Ele lembrou que Rodrigo tinha passagens na polícia por roubo, mas que, recentemente, trabalhava como vigia em um restaurante do Leme e em uma barraca na praia para sustentar a família. O manifestante exigiu que o crime não ficasse impune e informou que irá procurar a ajuda da OAB e da Anistia Internacional.
A viúva de Rodrigo, a professora Thaísa de Freitas, de 25 anos, lamentou dizendo que os policiais militares despreparados acabaram com sua família.
– A comunidade estava lotada, tinha muitas crianças, muitas pessoas subindo e descendo. Eles atiraram sem ter certeza de quem estava na rua e quem eles poderiam acertar. Qual é a preparação desses PMs? Ele (Rodrigo) é mais um na estatística. Não é mais um policial ou mais uma pessoa que mora em Ipanema ou Leblon. Ele é mais um favelado que é assassinado pela polícia. Eles destruíram a minha família. Eles acabaram com a minha vida. Tenho dois filhos e agora, o que que eu vou dizer para os meus filhos? – perguntou ela, antes de ir para o Instituto Médico Legal (IML) tratar da liberação do corpo para sepultamento.
Segundo Thaísa, ela e o marido tinham acabado de chegar do mercado quando tudo aconteceu. Ela preferiu subir a comunidade de kombi, enquanto Rodrigo subiu a pé, com o filho de 10 meses colado a seu corpo pelo dispositivo conhecido como canguru. Na altura do Bar do Davi, o homem foi atingido por três tiros.
– Todo mundo viu o momento em que ele foi atingido, todo mundo filmou o despreparo dos policiais. Todo mundo sabe que ele é uma pessoa querida aqui na comunidade todo mundo gostava dele. Foi uma crueldade e uma má preparação da PM – relatou Thaís.
Tiros na creche
Segundo a Thaís, seu filho de quatro anos já se acostumou a se proteger dos tiros, após ter sua creche atingida por balas várias vezes durante tiroteios.
– Essa é a realidade dentro do Chapéu Mangueira: quem deveria proteger está matando.
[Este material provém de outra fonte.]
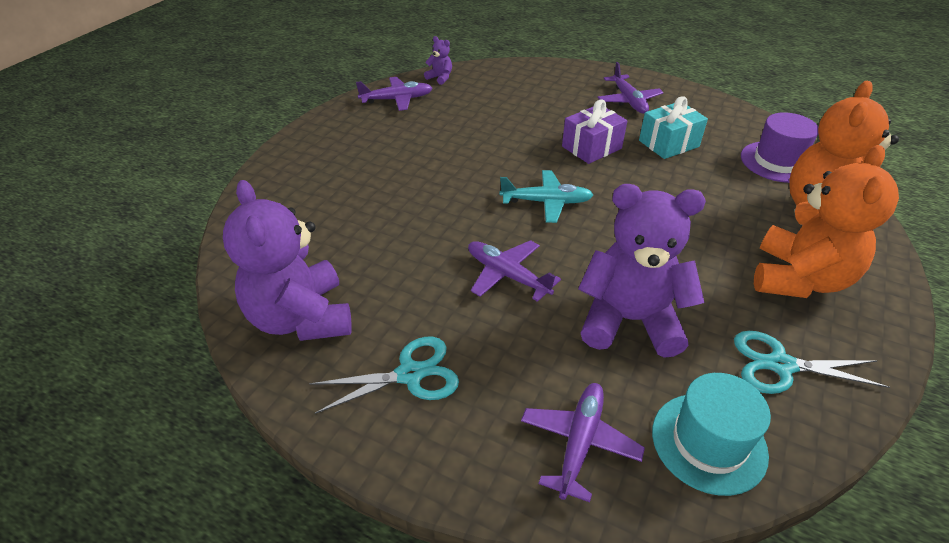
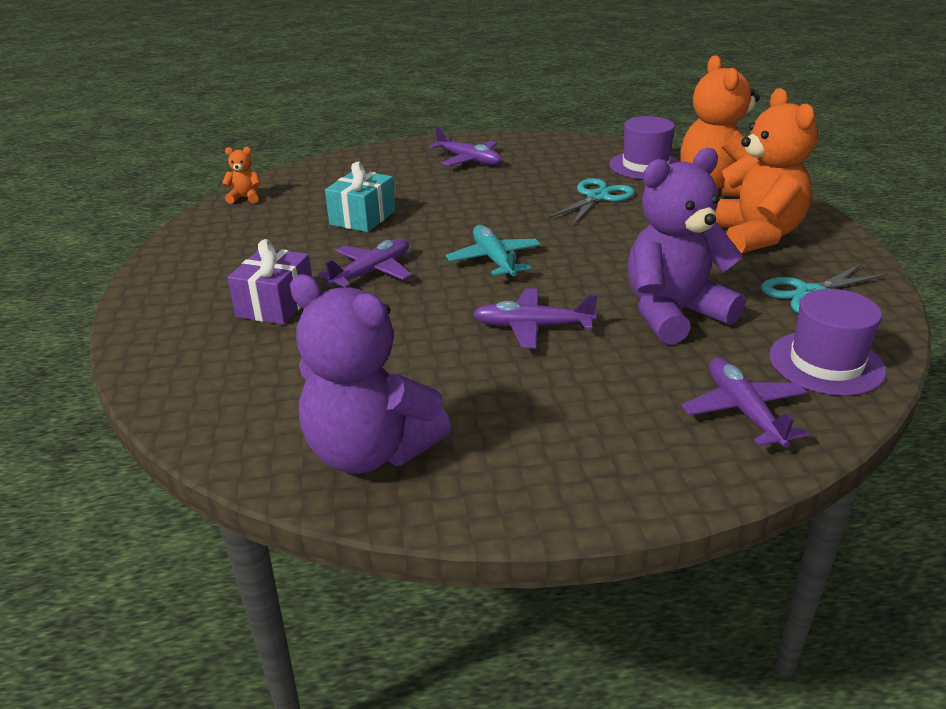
camera: 35 degrees left, 10 degrees down
turquoise scissors [309,337,459,414] -> turquoise scissors moved to [548,178,635,226]
purple plane [356,77,433,111] -> purple plane moved to [318,239,412,287]
purple teddy bear [424,36,452,85] -> orange teddy bear [222,147,261,204]
turquoise plane [500,170,593,223] -> turquoise plane turned 75 degrees counterclockwise [446,225,540,278]
purple gift [562,99,627,164] -> purple gift moved to [227,239,312,325]
turquoise gift [639,96,708,159] -> turquoise gift moved to [325,161,395,232]
turquoise hat [652,373,771,496] -> purple hat [769,289,886,396]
Depois que o meu marido foi baleado eu ainda pedi ajuda os policiais e eles me trataram super mal. Eu só queria socorrer o meu marido. Eles disseram que era para eu ir tirar satisfação com os bandidos e que eles que haviam matado o meu marido. Essa foi a cápsula que matou meu marido. Quero que a PM dê uma explicação – contou.
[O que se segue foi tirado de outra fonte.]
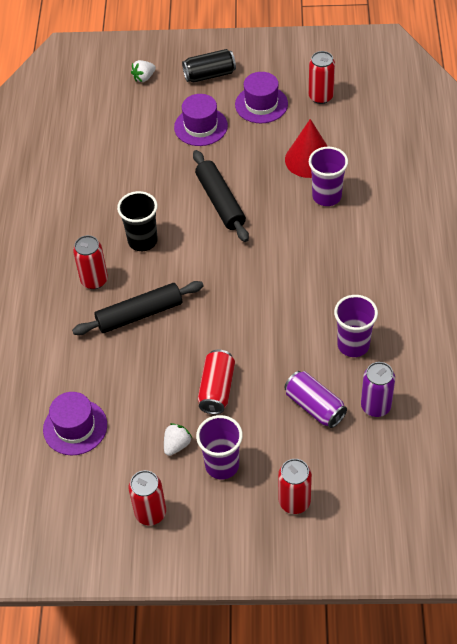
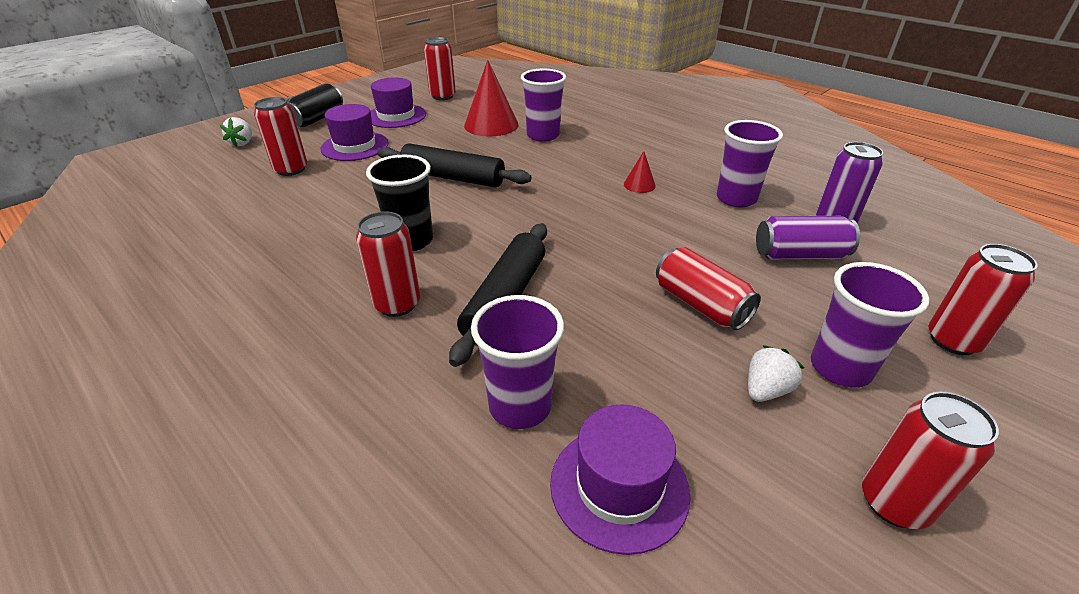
camera: 50 degrees left, 15 degrees down
white strawberry [164,423,192,456] -> white strawberry turned 60 degrees clockwise [748,345,804,402]
none -> red can [254,97,307,176]
none -> purple cup [471,295,564,429]
none -> red cone [624,151,656,193]

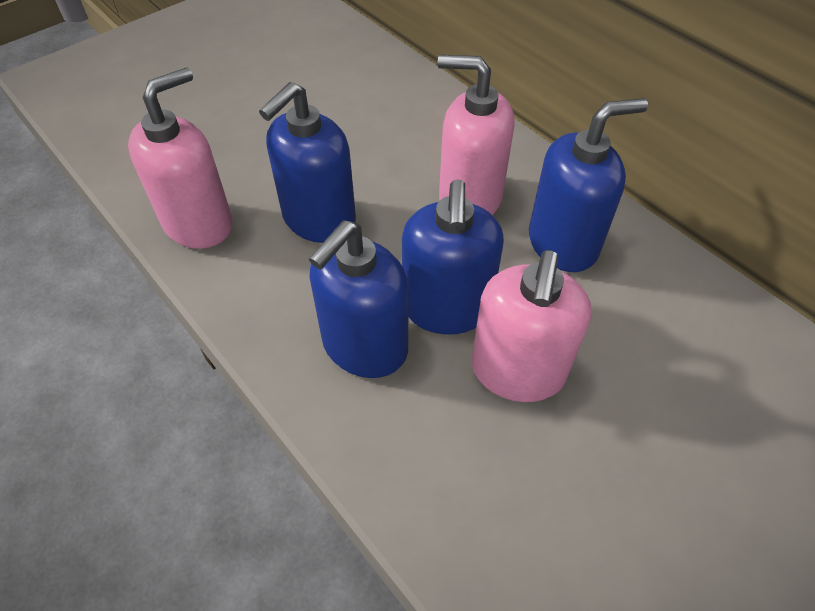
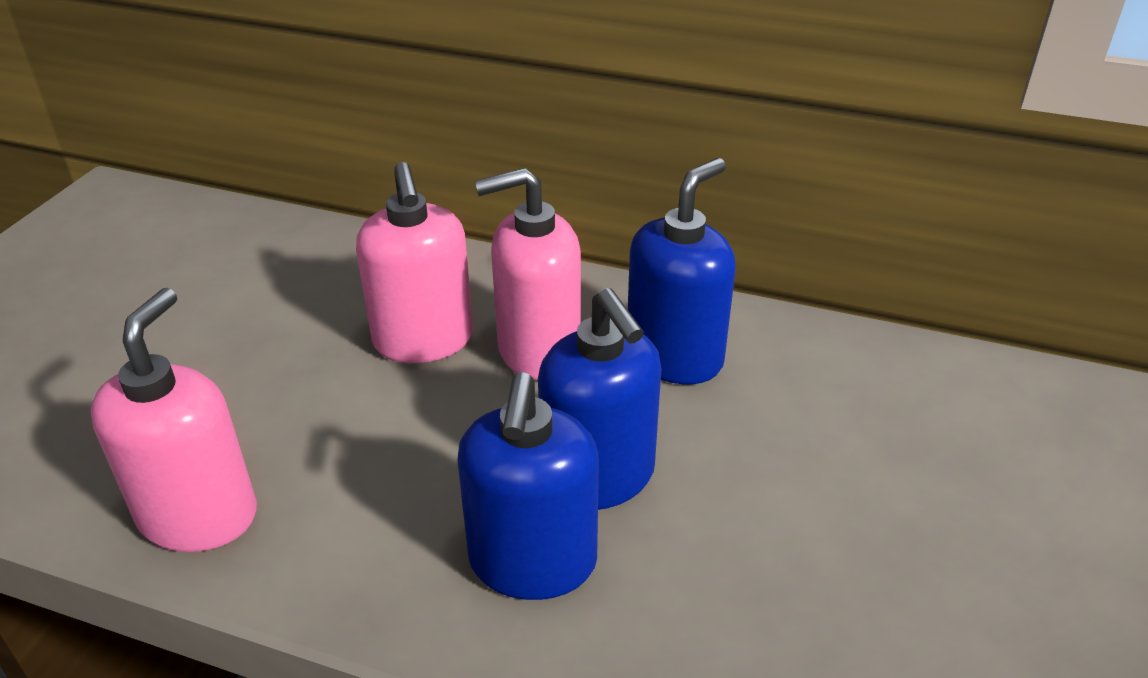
camera: 30 degrees left, 15 degrees down
blue soap dispenser [259,82,356,243] -> none
pink soap dispenser [471,250,591,402] -> pink soap dispenser moved to [356,162,473,363]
Valéria Assis da Silva, mãe de Rodrigo, também estava na manifestação:
– O meu filho era uma pessoa boa. Ele teve os erros dele, sim, mas pagou e estava livre. A última coisa que o meu filho me disse, nesta semana, quando eu estive aqui, foi: ‘mãe estou realizado. Eu consegui um emprego, estou de carteira assinada e vou fazer a festa para o meu filho. Estou feliz’. Foi a última coisa que ele me disse naquele dia que eu estive aqui. Eu não perdoo quem fez isso ao meu filho – desabafou ela.
Ao verem o protesto, moradores de prédio do Leme procuraram saber o que havia acontecido e alguns deles chegaram a aderir à manifestação. Foi o caso da professora de antropologia da Universidade Estadual do Rio de Janeiro (Uerj) Clarice Peixoto:
– Isso não é despreparo da polícia. É política intencional. É racismo. Acredito que todo pobre e negro é bandido. Isso é cultural. Você tem um percentual alto de policiais militares, que acabam matando seus iguais. Isso precisa acaba – disse ela.
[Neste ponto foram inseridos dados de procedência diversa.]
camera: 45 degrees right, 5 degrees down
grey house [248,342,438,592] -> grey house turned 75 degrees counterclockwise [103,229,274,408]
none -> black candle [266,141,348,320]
Leia texto completo da nota da PM sobre o caso:
Segundo o comandante da Unidade de Polícia Pacificadora Babilônia/ Chapéu Mangueira, no início da noite da última segunda-feira (17/09), policiais militares da unidade faziam policiamento na comunidade quando foram alertados por populares que haviam criminosos na localidade do Bar do David, no Chapéu Mangueira, no Leme. Os policiais foram até o local e houve breve confronto. Policiais aguardaram até a estabilização da área e momentos após cessarem os disparos dois homens foram encontrados feridos e socorridos ao Hospital Municipal Miguel Couto, na Gávea. Um deles não resistiu aos ferimentos. Ele tinha anotações criminais por roubo e tráfico de drogas. Com os socorridos foi apreendido um rádio comunicador. A ocorrência foi registrada na 12ª DP (Copacabana). A Corregedoria da Polícia Militar acompanha o caso.